Lily felt her face go pale. “What does that mean?” she asked.

“Well, we're done with the product, the whale stilts, so in three days Larry is going to release the product. That's probably what he meant when he said, ‘Take over the world.' He meant that we're going to dominate the whale-stilt world, the whole market for whale stilts. Starting in three days.”

“Dad! That must be when he's going to unleash his whole whale army! On all of us!”

“His ‘whale army'? Now that sounds a little silly, Lily, doesn't it? Just because whales will be able to walk on stilts doesn't mean that they're going to be up in arms—if you'll, heh, pardon the expression.”

“Dad!”

“Lily, that's a
whale
of a story! Get it?”

“I've got to go to Katie's house after dinner. She and I have to talk.”

“Okay,” said Lily's father. “Just make sure you finish your homework.”

Homework!
thought Lily. How could she concentrate on homework when in three days an army of tall bloodthirsty land-borne whales could be stalking the countryside, looking for revenge?

Practically speaking, that would probably mean Lily's math test would be canceled, anyway.

Meanwhile, over in Horror Hollow, Katie's mom peeked in her room and said, “Your dad and I are going out for the evening. Will you be okay?”

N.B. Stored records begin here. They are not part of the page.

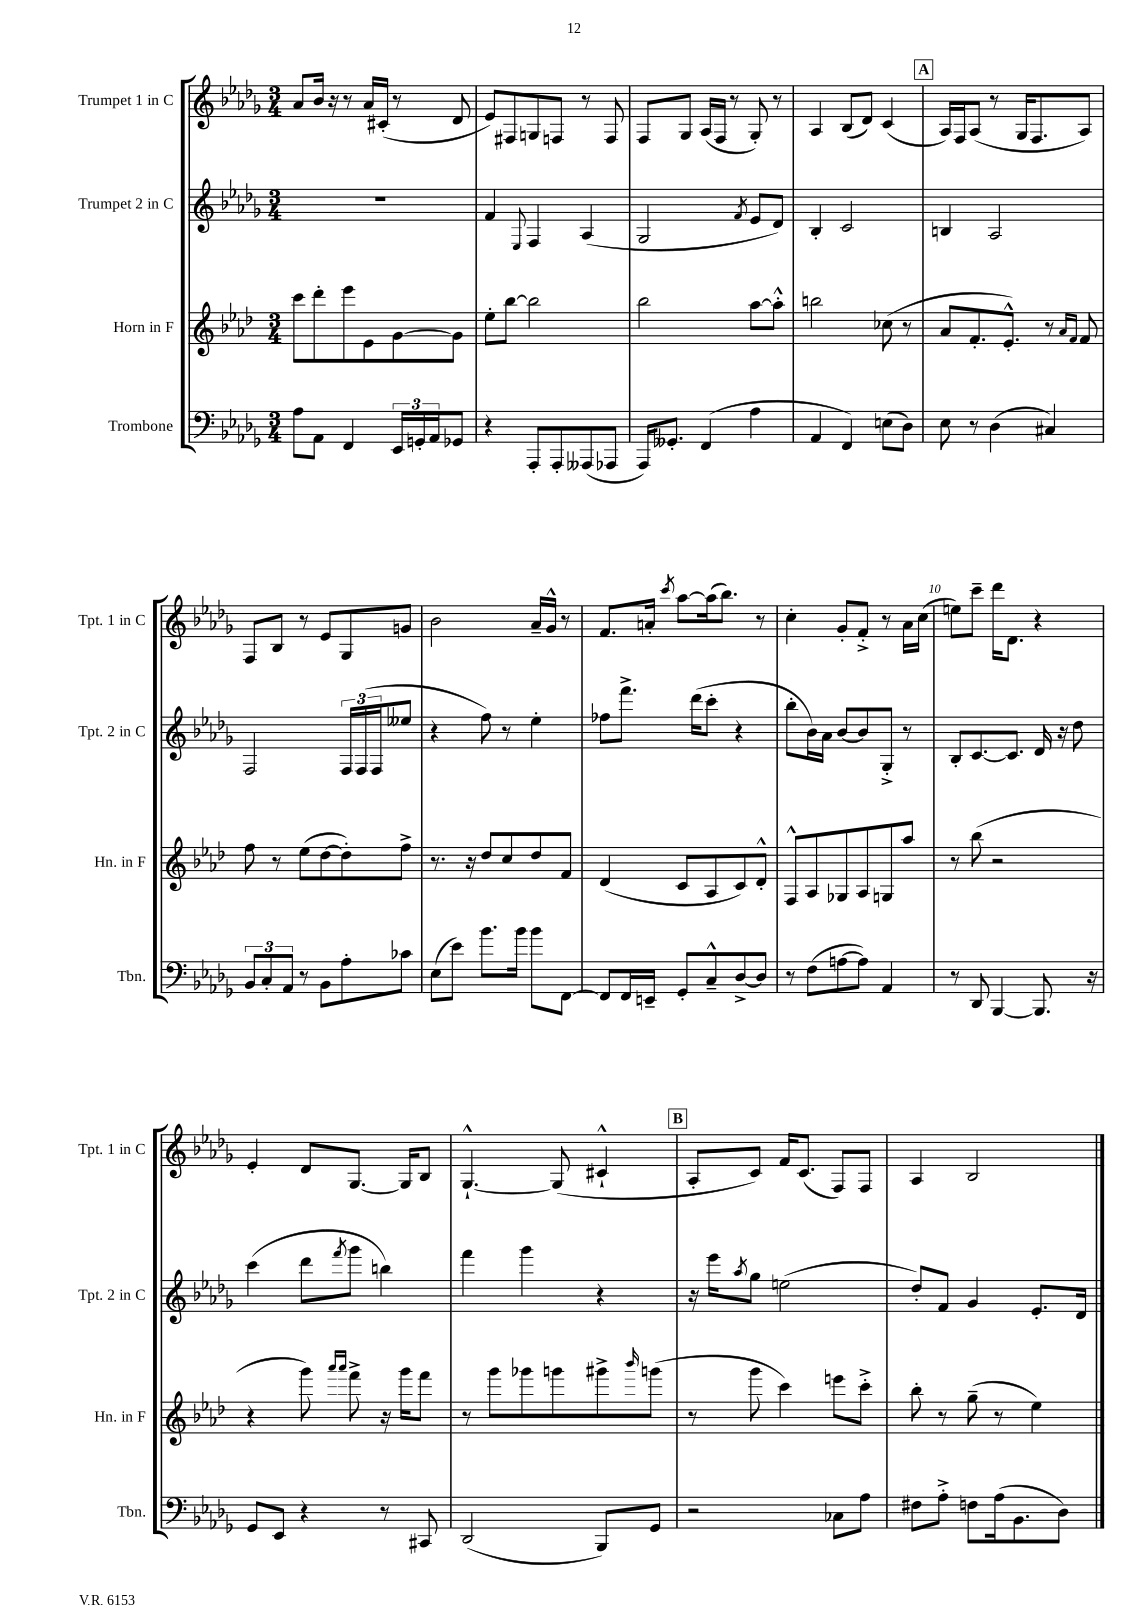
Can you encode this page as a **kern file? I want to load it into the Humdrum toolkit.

**kern	**kern	**kern	**kern
*staff4	*staff3	*staff2	*staff1
*clefF4	*clefG2	*clefG2	*clefG2
*k[b-e-a-d-g-]	*k[b-e-a-d-]	*k[b-e-a-d-g-]	*k[b-e-a-d-g-]
*M3/4	*M3/4	*M3/4	*M3/4
8A-	8ccc	2.r	8a-
8AA-	8ddd-'	.	16b-
.	.	.	16r
4FF	8eee-	.	8r
.	8e-	.	16a-
.	.	.	(16c#'
24EE-	[8g	.	8r
24GG'	.	.	.
24AA-	.	.	.
8GG-	8g]	.	8d-
=	=	=	=
4r	8ee-'	4f	8e-)
.	[8bb-	.	8F#
.	.	8qqE-	.
8AAA-'	2bb-]	4F	8G
8AAA-'	.	.	8F
(8AAA--	.	(4A-	8r
8AAA-	.	.	8F
=	=	=	=
16AAA-)	2bb-	2G-	8F
8.GG--'	.	.	.
.	.	.	8G-
(4FF	.	.	(16A-
.	.	.	16F
.	.	.	8r
.	.	8qf	.
4A-	[8aa-	8e-	8G-')
.	8aa-'^^]	8d-)	8r
=	=	=	=
4AA-	2bb	4B-'	4A-
4FF)	.	2c	(8B-
.	.	.	8d-)
(8E	(8cc-	.	(4c
8D-)	8r	.	.
=	=	=	=
8E-	8a-	4B	16A-)
.	.	.	16F
8r	8.f'	.	(8A-
(4D-	.	2A-	8r
.	8.e-'^^)	.	.
.	.	.	16G-
.	.	.	8.F
4C#)	8r	.	.
.	16qqa-	.	.
.	16qqf	.	.
.	8f	.	8A-)
=	=	=	=
12BB-	8ff	2F	8F
12C'	.	.	.
.	8r	.	8B-
12AA-	.	.	.
8r	(8ee-	.	8r
8BB-	[8dd-	.	8e-
8A-'	8dd-'])	24F	8G-
.	.	(24F	.
.	.	24F	.
8c-	8ff^	8ee--	8g
=	=	=	=
(8E-	8.r	4r	2b-
8e-)	.	.	.
.	16r	.	.
8.b-	8dd-	8ff)	.
.	8cc	8r	.
16b-	.	.	.
8b-	8dd-	4ee-'	16a-~
.	.	.	16g-^^
[8FF	8f	.	8r
=	=	=	=
8FF]	(4d-	8ff-	8.f
16FF	.	8.fff^	.
16EE~	.	.	16a'
.	.	.	8qccc
8GG-'	8c	.	[8aa-
.	.	(16ddd-	.
8C~^^	8A-	8ccc'	(16aa-]
.	.	.	8.bb-)
[8D-^	8c)	4r	.
8D-]	8d-'^^	.	8r
=	=	=	=
8r	8F^^	8bb-'	4cc'
(8F	8A-	16b-)	.
.	.	16a-	.
[8A	8G-	[8b-	8g-'
8A])	8A-	8b-]	8f'^
4AA-	8G	8G-'^	8r
.	8aa-	8r	16a-
.	.	.	(16cc
=	=	=	=
8r	8r	8B-'	8ee)
8DD-	(8bb-	[8.c	8ccc~
[4BBB-	2r	.	16ddd-
.	.	8.c]	8.d-
8.BBB-]	.	16d-	4r
.	.	16r	.
.	.	8dd-	.
16r	.	.	.
=	=	=	=
8GG-	4r	(4ccc	4e-'
8EE-	.	.	.
4r	8ggg)	8ddd-	8d-
.	16qqaaa-	.	.
.	16qqaaa-	8qfff	.
.	8fff^	8ggg-	[8.G-
8r	16r	4bb)	.
.	16ggg	.	16G-]
8CC#	8fff	.	8B-
=	=	=	=
(2DD-	8r	4fff	[4.G-`^^
.	8ggg	.	.
.	8ggg-	4ggg-	.
.	8ggg	.	(8G-]
8BBB-)	8ggg#^	4r	4c#`^^
.	16qqbbb-	.	.
8GG-	(8ggg	.	.
=	=	=	=
2r	8r	16r	8A-'
.	.	16eee-	.
.	.	8qaa-	.
.	8ggg	8gg-	8c)
.	4ccc)	(2ee	16f
.	.	.	(8.c
8C-	8eee	.	8F)
8A-	8ccc'^	.	8F
=	=	=	=
8F#	8bb-'	8dd-')	4A-
8A-'^	8r	8f	.
8F	(8gg~	4g-	2B-
(16A-	8r	.	.
8.BB-	.	.	.
.	4ee-)	8.e-'	.
8D-)	.	.	.
.	.	16d-	.
==	==	==	==
*-	*-	*-	*-
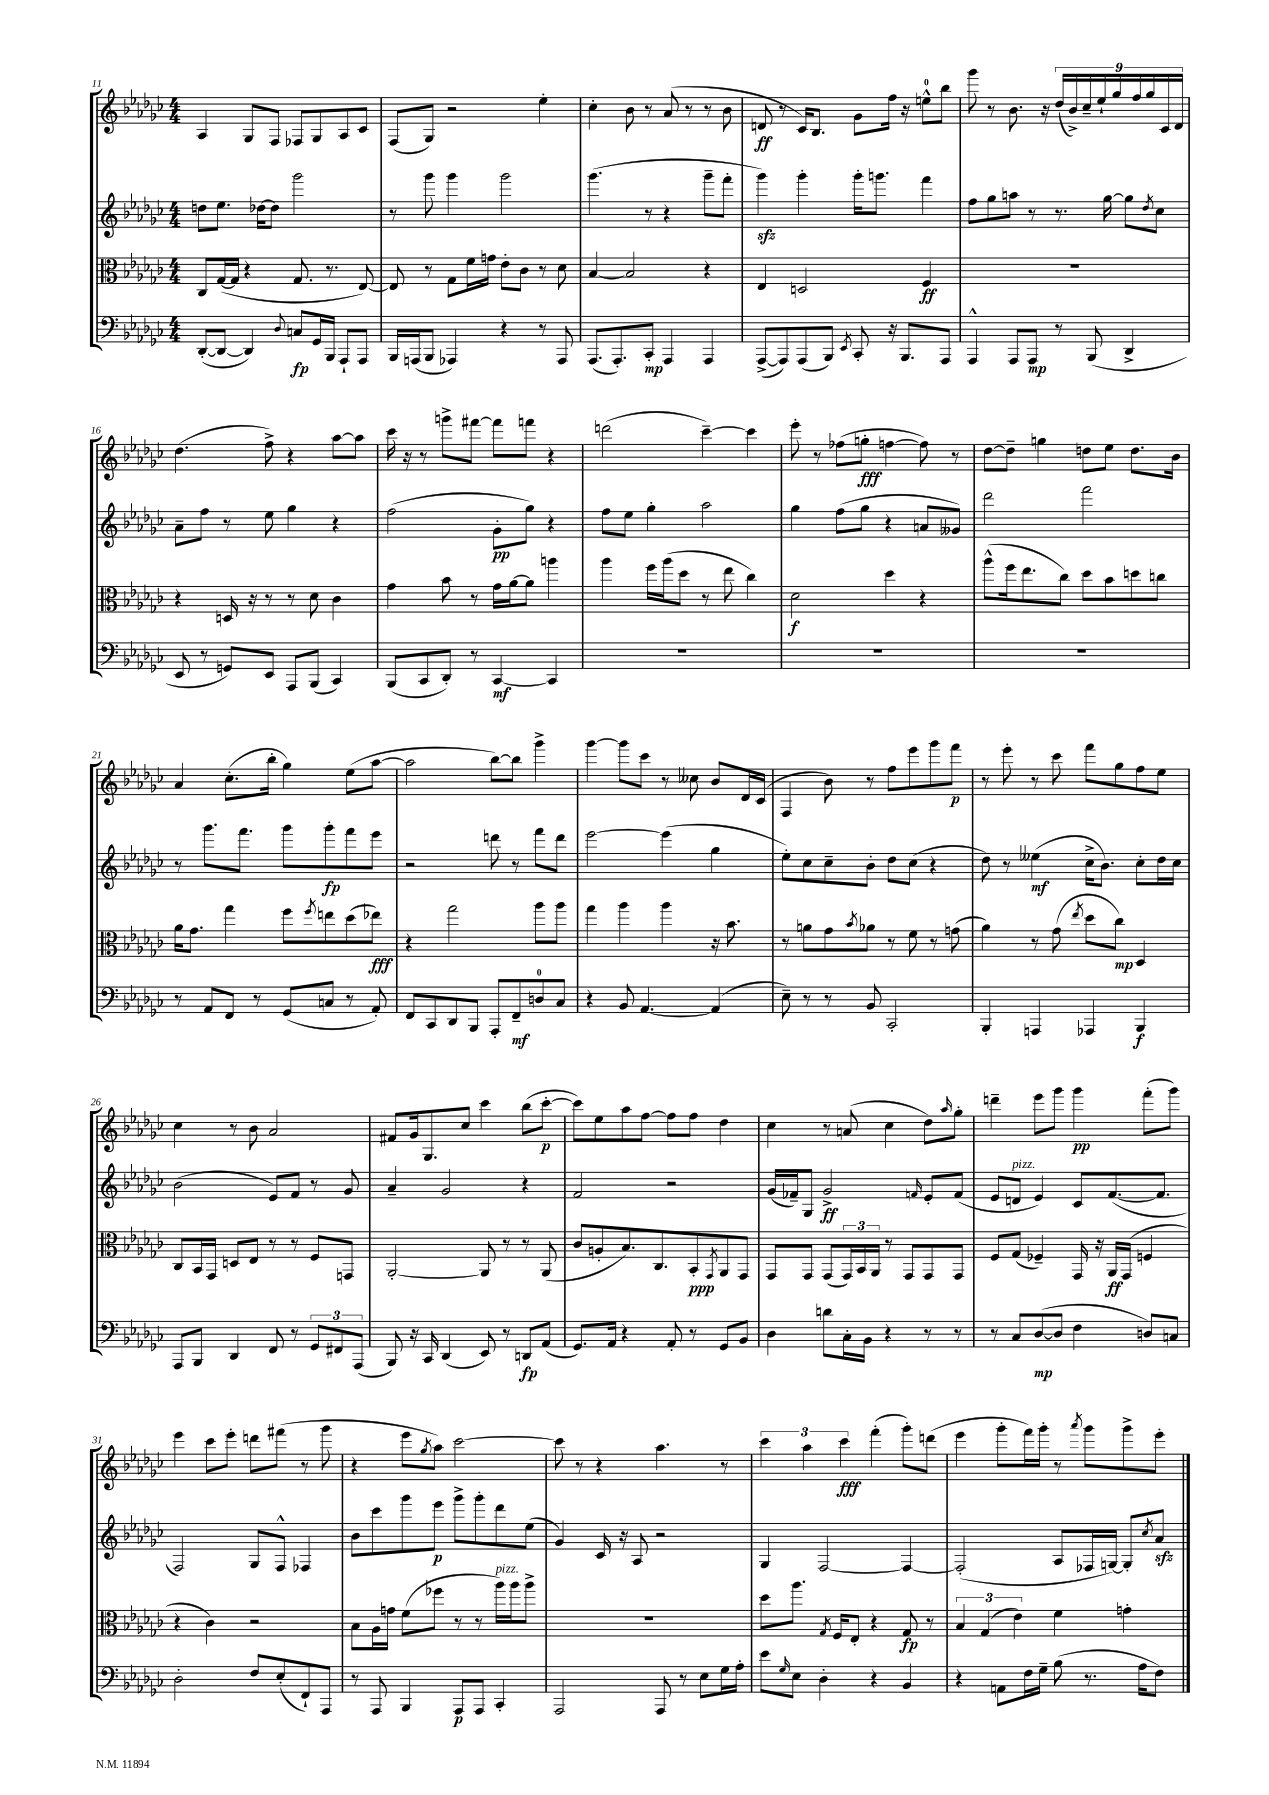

“I don't know,” said Katie. “I guess so.”

“What's wrong, honey?”

Katie shrugged. “I think I'm just jumpy.”

Her mother nodded sympathetically. “I know. Because of that whole thing last week with the liver-eating scarecrow.”

“Yeah, and the psychokiller. And the singing bats. And the serpents. And the Civil War soldiers. And my evil double from the other dimension.”

Her mom came in and tousled her hair. “It all kind of wears you down after a while, doesn't it, honey?” she said. “But your dad and I have dinner plans with the Wilsons. We have a lot to talk over with them. They're on a committee to repair the sewage drains after the mind-worms.”

“You couldn't eat here?”

“No, I'm afraid that we already made reservations. But I made you some Rice Krispies Treats, and there's garlic on the door, and you have your crucifix and ankh, right?”

“Yeah,” sighed Katie.

“Alrighty,” said her mother. She kissed Katie on the forehead. “Be good. Remember: in bed by ten, with the lights out and the room completely dark except for a ghostly sliver of moon creeping across the floor toward your bed.”

After her parents left, Katie worked for a while on her homework. She had the math test coming up, and it felt good to go over some of
the problems she hadn't got before. This time she felt like she really understood them.

So often when disaster is about to strike, we don't suspect a thing.

When Katie was done with her homework, she went down to watch a little TV. She sat in the living room on the sofa. She was watching some stupid sitcom. Whenever there were commercials, she'd flip to something else. Finally she gave up on watching the sitcom completely and just left the TV on the Spanish channel. When the commercials came on, she dug between the sofa cushions to see what change she could find.

She wasn't sure what first worried her about the windows.

She looked up. The windows were completely dark. There was no sign of motion.